|Task Force: Police unit for child abuse |
Friday, March 28 2014
The Child Protection Task Force has reported that almost half of the 97 staff members on the Children’s Authority’s start-up establishment are in place and have begun working while undergoing training, according to its chairman Diana Mahabir-Wyatt.
The Task Force has also reached an agreement with the Ministry of National Security to set up a special unit in the Police Service to deal with child protection and family violence, Mahabir-Wyatt told Newsday in a brief interview after the Prime Minister’s Tea Party at the Diplomatic Centre, St Ann’s on Wednesday on the occasion of International Women’s Day.
“We never had a special police unit to treat with child abuse and family violence before,” she said noting that “it was a traumatic experience for mothers and children going to the police station for reports and interviews.”
National Security Minister Gary Griffith she said has been cooperative on the issue.
The authority has also proposed to Government the establishment of Children’s Ombudsman as part of the child protection structure,
“We are working on the concept of a children’s ombudsman, which will be an important addition to the whole child protection structure. We have never had a real structure for child protection,” she said.
Mahabir-Wyatt handed over the second report of the Task Force to Prime Minister Kamla Persad- Bissessar during the Women’s Day function.
Declaring she was “so happy” to report that the children’s authority is going ahead, Mahabir- Wyatt said, “Just about half of the staff is in place having been drafted in between February and March.”

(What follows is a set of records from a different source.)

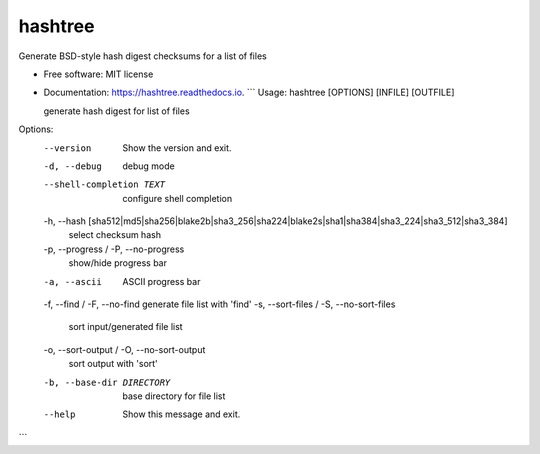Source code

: 
hashtree
========

Generate BSD-style hash digest checksums for a list of files


.. image:: https://img.shields.io/github/license/rstms/hashtree
   :target: https://img.shields.io/github/license/rstms/hashtree
   :alt: Image



.. image:: https://img.shields.io/pypi/v/hashtree.svg
   :target: https://img.shields.io/pypi/v/hashtree.svg
   :alt: Image



.. image:: https://readthedocs.org/projects/hashtree/badge/?version=latest
   :target: https://readthedocs.org/projects/hashtree/badge/?version=latest
   :alt: Image



.. image:: https://pyup.io/repos/github/rstms/hashtree/shield.svg
   :target: https://pyup.io/repos/github/rstms/hashtree/shield.svg
   :alt: Image



* Free software: MIT license
* 
  Documentation: https://hashtree.readthedocs.io.
  ```
  Usage: hashtree [OPTIONS] [INFILE] [OUTFILE]

  generate hash digest for list of files

Options:
  --version                       Show the version and exit.
  -d, --debug                     debug mode
  --shell-completion TEXT         configure shell completion
  -h, --hash [sha512|md5|sha256|blake2b|sha3_256|sha224|blake2s|sha1|sha384|sha3_224|sha3_512|sha3_384]
                                  select checksum hash
  -p, --progress / -P, --no-progress
                                  show/hide progress bar
  -a, --ascii                     ASCII progress bar
  -f, --find / -F, --no-find      generate file list with 'find'
  -s, --sort-files / -S, --no-sort-files
                                  sort input/generated file list
  -o, --sort-output / -O, --no-sort-output
                                  sort output with 'sort'
  -b, --base-dir DIRECTORY        base directory for file list
  --help                          Show this message and exit.
```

At present they are undergoing orientation, while already responding to calls.
Noting the authority’s assessment centre will be in place at the Eric Williams Medical Sciences Complex, Mt Hope by June, she said, “I don’t know if you realise that everyday for the last few weeks a little girl — from two, four, six, eight years — has been raped.”
By September, she said, “everything will be in full operation, so that people can call the Children’s Authority if a child is being abused, or, is at risk of being abused.”

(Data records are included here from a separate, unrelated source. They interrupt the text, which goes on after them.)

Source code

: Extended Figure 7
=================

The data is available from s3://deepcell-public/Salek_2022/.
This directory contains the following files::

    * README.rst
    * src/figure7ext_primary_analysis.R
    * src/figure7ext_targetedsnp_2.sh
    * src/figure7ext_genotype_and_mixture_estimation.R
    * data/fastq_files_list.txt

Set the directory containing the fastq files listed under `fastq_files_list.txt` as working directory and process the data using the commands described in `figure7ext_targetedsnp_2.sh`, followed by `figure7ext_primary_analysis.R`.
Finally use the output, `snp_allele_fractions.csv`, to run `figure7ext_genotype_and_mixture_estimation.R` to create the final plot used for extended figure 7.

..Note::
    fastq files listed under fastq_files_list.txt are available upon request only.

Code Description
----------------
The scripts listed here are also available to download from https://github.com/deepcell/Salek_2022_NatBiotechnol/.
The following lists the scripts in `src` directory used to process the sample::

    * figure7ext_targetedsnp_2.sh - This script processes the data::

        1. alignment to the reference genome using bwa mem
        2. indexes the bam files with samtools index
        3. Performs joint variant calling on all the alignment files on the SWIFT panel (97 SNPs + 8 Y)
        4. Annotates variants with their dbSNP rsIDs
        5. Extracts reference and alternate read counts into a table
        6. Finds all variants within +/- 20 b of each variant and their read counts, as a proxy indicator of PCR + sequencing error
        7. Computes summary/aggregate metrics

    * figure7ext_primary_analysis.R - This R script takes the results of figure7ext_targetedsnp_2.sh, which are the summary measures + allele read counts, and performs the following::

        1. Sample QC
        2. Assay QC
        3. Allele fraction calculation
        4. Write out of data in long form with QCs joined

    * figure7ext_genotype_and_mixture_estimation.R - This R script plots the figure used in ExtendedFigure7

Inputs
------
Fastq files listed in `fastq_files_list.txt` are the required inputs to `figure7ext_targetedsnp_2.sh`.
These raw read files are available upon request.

Though staff members are still being recruited the authority has begun to function which, she said “is amazing because to get an organisation of such nature up and going within two months is mind-boggling.”
The Children’s Authority, she said, will be complemented by the Ministry of Justice for a youth justice system that will enable the rehabilitation of young people who are generally thrown into jail when they run afoul of the law.
At present, she noted that girls under 18 years are put into the women’s prison which is against the Convention on the Rights of the Child.
She will never forget, she said, when an 11-year-old girl was declared an adult by a magistrate and sent to the women’s prison on account of her behaviour. The police told her that the girl had been raped when she was three years and abused every since, and nobody had listened to her.